A natural democratic principle is applied here. Too often, the political sphere is the limit at which American democracy ends. In the worst of the modern world’s situations, have we conceded an economic feudalism to the large corporations of our day?
There is need as well of the coordination and fitting and harmonious combination of the spontaneous efforts of individuals and of free groups with the undertakings of public authorities. Growth is not to be left solely to a kind of mechanical course of the economic activity of individuals, nor to the authority of government. For this reason, doctrines which obstruct the necessary reforms under the guise of a false liberty, and those which subordinate the basic rights of individual persons and groups to the collective organization of production must be shown to be erroneous. (4. Cf. Leo XIII, encyclical letter Libertas, in Acta Leonis XIII, t. VIII, p. 220 ff; Pius XI, encyclical letter Quadragesimo Anno: AAS 23 (1931), p. 191 ff; Pius XI, encyclical letter Divini Redemptoris: AAS 39 (1937), p. 65 ff; Pius XII, Nuntius natalicius 1941: AAS 34 (1942), p. 10 ff: John XXIII, encyclical letter Mater et Magistra: AAS 53 (1961), pp. 401-464.)

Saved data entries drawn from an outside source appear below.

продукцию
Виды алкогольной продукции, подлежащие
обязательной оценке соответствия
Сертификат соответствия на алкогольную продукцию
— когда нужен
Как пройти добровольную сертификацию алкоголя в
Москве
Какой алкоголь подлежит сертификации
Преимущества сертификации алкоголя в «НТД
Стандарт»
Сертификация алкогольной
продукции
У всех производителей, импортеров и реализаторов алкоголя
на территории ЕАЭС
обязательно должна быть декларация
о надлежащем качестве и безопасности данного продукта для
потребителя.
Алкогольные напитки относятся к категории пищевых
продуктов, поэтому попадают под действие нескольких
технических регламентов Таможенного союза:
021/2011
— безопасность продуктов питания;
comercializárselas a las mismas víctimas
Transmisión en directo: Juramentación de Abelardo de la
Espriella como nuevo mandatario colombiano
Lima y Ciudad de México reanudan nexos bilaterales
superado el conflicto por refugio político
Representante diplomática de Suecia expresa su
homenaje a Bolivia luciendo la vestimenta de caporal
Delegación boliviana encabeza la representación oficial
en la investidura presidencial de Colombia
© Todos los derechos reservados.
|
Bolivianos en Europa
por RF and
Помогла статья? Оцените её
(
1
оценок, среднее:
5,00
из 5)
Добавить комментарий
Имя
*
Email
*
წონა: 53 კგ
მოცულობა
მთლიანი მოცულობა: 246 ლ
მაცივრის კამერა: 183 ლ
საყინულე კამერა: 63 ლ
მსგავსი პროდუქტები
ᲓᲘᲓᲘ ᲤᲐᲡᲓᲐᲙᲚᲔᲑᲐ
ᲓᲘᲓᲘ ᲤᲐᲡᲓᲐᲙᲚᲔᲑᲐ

Reiterating again that economics serve society, not the other way around, and that economics must be guided by a wider sphere of influence than business and political leaders to be authentically moral and beneficial to society as a whole.
Citizens, on the other hand, should remember that it is their right and duty, which is also to be recognized by the civil authority, to contribute to the true progress of their own community according to their ability. Especially in underdeveloped areas, where all resources must urgently be employed, those who hold back their unproductive resources or who deprive their community of the material or spiritual aid that it needs-saving the personal right of migration-gravely endanger the common good.
Ceding easy control to authorities is wrong. Again, participation of citizens in the formation of the economy is not only a right, but also a responsibility.